SPOON’S THE NAME — Nick Spoon. I’m a private eye but don’t ever call me a dick. A guy in my line of business has to have some dignity.
It was one of those days. Outside it was raining again, the kind of rain that gets right into your underwear. I’m not saying things were quiet, but if you held your breath you could hear your dandruff falling. Loopy, my Girl Friday, hadn’t been paid since she was twenty-nine again. All my mail had windows and the cash box hadn’t been used since Christmas. Clients were thick as loan sharks at a charity, and my carpet was worn down to the office below. Another week and I would’ve been working keyholes. I hate talking like this but it goes with the territory.

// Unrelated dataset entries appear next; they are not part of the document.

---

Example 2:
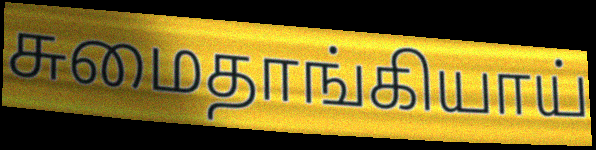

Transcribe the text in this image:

சுமைதாங்கியாய்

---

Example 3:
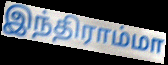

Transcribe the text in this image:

இந்திராம்மா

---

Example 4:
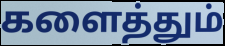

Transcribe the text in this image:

களைத்தும்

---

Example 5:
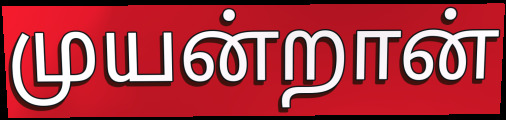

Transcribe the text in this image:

முயன்றான்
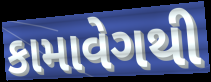
કામાવેગથી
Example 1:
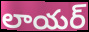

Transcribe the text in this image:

లాయర్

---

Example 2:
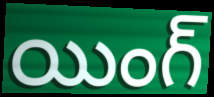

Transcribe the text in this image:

యింగ్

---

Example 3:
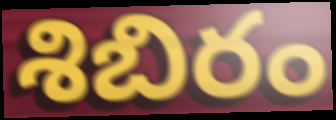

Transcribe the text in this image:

శిబిరం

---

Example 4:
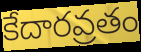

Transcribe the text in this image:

కేదారవ్రతం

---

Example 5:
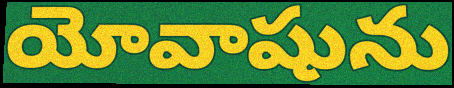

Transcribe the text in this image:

యోవాషును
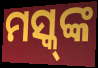
ମସ୍କ୍‌ଙ୍କ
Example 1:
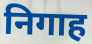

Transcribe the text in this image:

निगाह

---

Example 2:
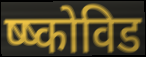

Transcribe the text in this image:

ष्ष्कोविड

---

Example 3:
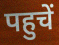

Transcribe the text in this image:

पहुचें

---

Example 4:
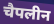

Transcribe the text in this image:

चैपलीन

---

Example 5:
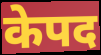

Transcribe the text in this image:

केपद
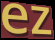
ez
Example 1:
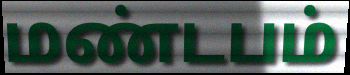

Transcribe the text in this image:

மண்டபம்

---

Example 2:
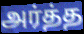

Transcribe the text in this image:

அர்த்த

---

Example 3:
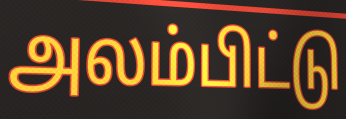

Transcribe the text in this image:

அலம்பிட்டு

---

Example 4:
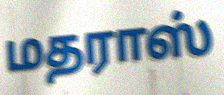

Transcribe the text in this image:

மதராஸ்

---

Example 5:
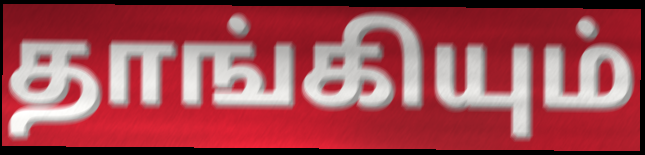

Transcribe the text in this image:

தாங்கியும்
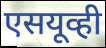
एसयूव्ही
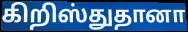
கிறிஸ்துதானா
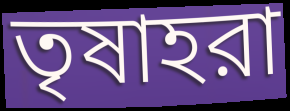
তৃষাহরা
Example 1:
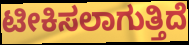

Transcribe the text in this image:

ಟೀಕಿಸಲಾಗುತ್ತಿದೆ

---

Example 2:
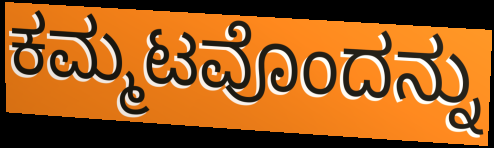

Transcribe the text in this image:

ಕಮ್ಮಟವೊಂದನ್ನು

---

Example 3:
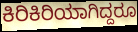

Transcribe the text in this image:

ಕಿರಿಕಿರಿಯಾಗಿದ್ದರೂ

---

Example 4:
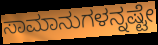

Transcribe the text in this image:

ಸಾಮಾನುಗಳನ್ನಷ್ಟೇ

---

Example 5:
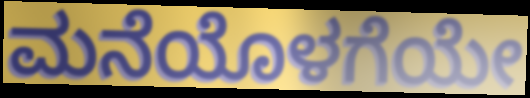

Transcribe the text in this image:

ಮನೆಯೊಳಗೆಯೇ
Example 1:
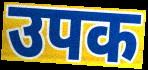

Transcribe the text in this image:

उपक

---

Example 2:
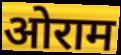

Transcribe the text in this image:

ओराम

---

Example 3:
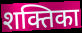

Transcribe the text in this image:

शक्तिका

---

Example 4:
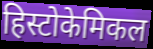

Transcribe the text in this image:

हिस्टोकेमिकल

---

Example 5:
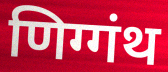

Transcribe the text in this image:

णिग्गंथ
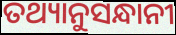
ତଥ୍ୟାନୁସନ୍ଧାନୀ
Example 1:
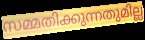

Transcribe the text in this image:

സമ്മതിക്കുന്നതുമില്ല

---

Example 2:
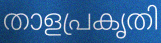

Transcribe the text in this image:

താളപ്രകൃതി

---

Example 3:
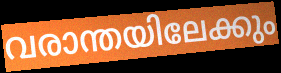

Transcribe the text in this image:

വരാന്തയിലേക്കും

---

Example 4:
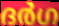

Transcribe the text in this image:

ദർഗ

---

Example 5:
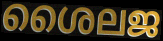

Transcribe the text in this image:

ശൈലജ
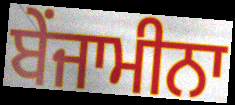
ਬੇਂਜਾਮੀਨਾ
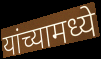
यांच्यामध्ये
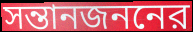
সন্তানজননের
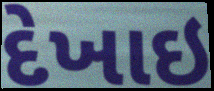
દેખાઇ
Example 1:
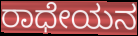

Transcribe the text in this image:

ರಾಧೇಯನ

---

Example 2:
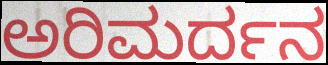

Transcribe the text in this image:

ಅರಿಮರ್ದನ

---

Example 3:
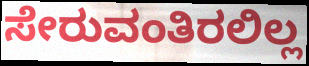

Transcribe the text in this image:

ಸೇರುವಂತಿರಲಿಲ್ಲ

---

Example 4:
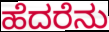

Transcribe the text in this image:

ಹೆದರೆನು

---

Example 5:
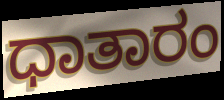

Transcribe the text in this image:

ಧಾತಾರಂ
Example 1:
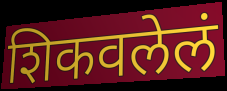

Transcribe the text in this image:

शिकवलेलं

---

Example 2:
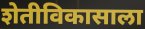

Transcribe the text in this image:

शेतीविकासाला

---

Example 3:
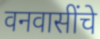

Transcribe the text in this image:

वनवासींचे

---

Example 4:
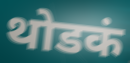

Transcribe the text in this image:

थोडकं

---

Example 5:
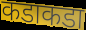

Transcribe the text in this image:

कडाकडा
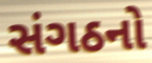
સંગઠનો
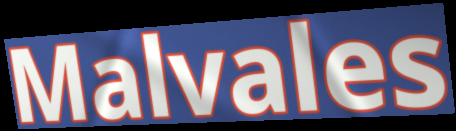
Malvales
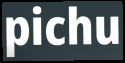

I lit a cigarette, flipped the match into the wastepaper basket and knocked off the last two fingers of Old Tennis Shoes. I was about to call it a day when she walked in.
Some dame, I’m telling you. Six foot two with an eye patch. A real looker. She had class written all over her. Some joker with a laundry marker, I figured.

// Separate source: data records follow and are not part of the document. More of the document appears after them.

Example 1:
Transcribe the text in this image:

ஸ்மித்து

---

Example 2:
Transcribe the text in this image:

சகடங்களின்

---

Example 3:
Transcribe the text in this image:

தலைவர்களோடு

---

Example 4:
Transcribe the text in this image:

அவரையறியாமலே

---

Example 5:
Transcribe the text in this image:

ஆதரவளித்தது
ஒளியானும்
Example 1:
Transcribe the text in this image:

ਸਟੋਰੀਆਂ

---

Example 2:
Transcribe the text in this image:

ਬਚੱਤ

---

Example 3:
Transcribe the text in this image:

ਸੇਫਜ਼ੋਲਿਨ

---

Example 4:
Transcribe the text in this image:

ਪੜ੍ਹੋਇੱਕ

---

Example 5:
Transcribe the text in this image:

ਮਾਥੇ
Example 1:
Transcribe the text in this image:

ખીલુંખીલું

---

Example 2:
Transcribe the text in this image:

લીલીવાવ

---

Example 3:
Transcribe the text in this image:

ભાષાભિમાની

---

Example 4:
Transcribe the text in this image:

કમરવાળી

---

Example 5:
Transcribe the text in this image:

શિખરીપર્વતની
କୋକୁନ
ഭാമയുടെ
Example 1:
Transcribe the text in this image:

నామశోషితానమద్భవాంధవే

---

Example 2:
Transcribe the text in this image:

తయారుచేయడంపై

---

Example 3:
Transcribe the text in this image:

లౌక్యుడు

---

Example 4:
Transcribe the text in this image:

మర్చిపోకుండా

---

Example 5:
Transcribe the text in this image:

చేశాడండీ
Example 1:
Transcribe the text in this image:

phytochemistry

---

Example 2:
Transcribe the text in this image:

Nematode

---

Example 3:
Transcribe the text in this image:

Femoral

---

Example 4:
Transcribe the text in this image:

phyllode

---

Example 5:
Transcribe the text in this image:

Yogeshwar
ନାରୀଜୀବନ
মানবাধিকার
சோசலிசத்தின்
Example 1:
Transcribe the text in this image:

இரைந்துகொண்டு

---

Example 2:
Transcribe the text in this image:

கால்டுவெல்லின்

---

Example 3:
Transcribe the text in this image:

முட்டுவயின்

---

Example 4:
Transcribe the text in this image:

“You’re Nick Spoon, aren’t you?” she said huskily. I had her figured for a two-packs-a-day dame from the get-go.
“That’s what it says on the door,” I said.

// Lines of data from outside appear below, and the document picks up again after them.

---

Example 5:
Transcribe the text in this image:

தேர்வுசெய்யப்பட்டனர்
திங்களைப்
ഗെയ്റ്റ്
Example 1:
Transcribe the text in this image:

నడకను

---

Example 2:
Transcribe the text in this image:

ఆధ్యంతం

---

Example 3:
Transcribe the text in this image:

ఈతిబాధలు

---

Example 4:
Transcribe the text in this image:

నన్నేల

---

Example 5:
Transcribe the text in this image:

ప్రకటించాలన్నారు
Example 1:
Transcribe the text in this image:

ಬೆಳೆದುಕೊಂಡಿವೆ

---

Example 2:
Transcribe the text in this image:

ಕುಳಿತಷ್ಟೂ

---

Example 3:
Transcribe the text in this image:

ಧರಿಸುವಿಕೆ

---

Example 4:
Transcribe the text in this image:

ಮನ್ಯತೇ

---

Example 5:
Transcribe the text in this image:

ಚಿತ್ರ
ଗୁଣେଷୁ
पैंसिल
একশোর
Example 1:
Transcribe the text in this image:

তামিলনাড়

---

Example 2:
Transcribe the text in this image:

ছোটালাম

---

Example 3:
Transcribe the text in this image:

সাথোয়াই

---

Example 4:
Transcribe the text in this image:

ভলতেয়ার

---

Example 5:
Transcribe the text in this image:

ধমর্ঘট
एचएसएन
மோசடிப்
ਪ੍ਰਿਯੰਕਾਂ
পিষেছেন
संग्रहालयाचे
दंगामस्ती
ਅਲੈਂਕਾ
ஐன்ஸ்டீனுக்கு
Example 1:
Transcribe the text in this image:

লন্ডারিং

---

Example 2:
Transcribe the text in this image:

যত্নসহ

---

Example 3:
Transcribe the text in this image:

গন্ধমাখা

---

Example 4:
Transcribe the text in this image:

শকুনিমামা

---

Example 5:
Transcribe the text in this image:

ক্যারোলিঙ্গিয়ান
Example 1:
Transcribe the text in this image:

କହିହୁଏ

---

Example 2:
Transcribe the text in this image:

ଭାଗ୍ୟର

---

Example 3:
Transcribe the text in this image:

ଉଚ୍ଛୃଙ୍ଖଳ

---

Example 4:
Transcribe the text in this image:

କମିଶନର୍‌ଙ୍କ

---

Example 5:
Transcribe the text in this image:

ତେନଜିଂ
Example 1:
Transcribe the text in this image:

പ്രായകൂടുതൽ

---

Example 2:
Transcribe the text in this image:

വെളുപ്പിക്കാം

She turned and looked through the window. I couldn’t figure this dame at all. It had been boarded up since last Christmas. Suddenly, she wheeled around but went too far. I guess it was the eye patch.
“Mr. Spoon,” she gasped. “Where have you gone?”
“I’m right here, sweetheart. Just swing to your left.”
“Oh, Mr. Spoon, you frightened me. I thought I’d come to the wrong place. I’m desperate, you see. I need your help.”
“Who gave you my name, Miss . . . ?”
“Penthouse, Mrs. . . . Please call me Glorious.”
“I’ve never heard it described that way. But okay if you say so. How can I help you, Glorious?”
“It’s my husband, Squire. He’s . . . disappeared.”
Nobody had ever called me Squire. “The name’s Nick, Glorious.”
She seemed confused. Apart from that we had nothing in common. “Let’s start over,” I suggested. “It could help.”
“You’re Nick Spoon, aren’t you?” she said huskily.
I had her figured for a heavy —
“Mrs. Penthouse, do you believe in déjà vu?”
Just then, to make matters more complicated, the Fat Man walked through the door. He could have opened it first. He crossed to my sofa, sat down on himself and overflowed. Where had I seen this card before? I pushed the empty bottle towards him.
“Have a snifter, pal. Make it a double, and quick.”
He laughed. “By Gad, sir! I do like a man with a sense of humour.”
“Get to the case, fella!” I snapped. Something about the Fat Man was getting to me; his aftershave, I decided.
He laughed again. “I also like a man with a mind for business. Who’s the lady?”
“She’s a new client of mine. Her husband’s taken a powder.”
“Disappeared,” Glorious said. “Squire would never take a powder. He’s always been quite fit.”
So that was what the Squire business was about. Things were starting to fall into place.
The Fat Man folded his fingers like a bunch of bruised bananas. “Squire Penthouse III? I met him in Shanghai three years ago. I believe he has something of interest to me.”
Suddenly the picture started to clear. “The Falcon,” I said. “The Maltese Falcon. You’re Caspar Gutman and you’re after the bird!”
The Fat Man gave his short barking laugh. “By Gad! You are a character, sir, and I do admire a man of character.”
I was just starting to figure things out when something hit me from behind. I went down smelling bad aftershave. The floor came up to meet my kisser. It could have tasted better. I blacked out to the sound of some busker on the street below. He was playing “Jingle Bells.” Some timing! It was the first of April.
I woke up in a dumpster somewhere on South Street. There was a lump on my head the size of a grapefruit, and my mouth tasted like a shopping cart handle. It was raining. I climbed out of the dumpster, walked to the street and rode a trolley downtown. A bum clutching a bottle of white port was sleeping next to me. I pushed him straight and got off at my stop. A crowd was milling around my building, which was lit up like a burning building.
“What happened?” I asked a fellow warming his hands.
“Some dumb bunny started a fire in there. They think it’s maybe the dick on the second floor.”
Then I remembered the match I’d thrown into my wastebasket. Some days cost more than they’re worth. I reached for my wallet, but I pinched on fluff. Then I remembered the bum sleeping next to me. Some bum! Some detective! Some fire! I tipped my hat to the guy toasting his palms.
“Some stories ain’t got no way to end,” I said. Then I stared at the flames, Old Tennis Shoes and Loopy on my mind.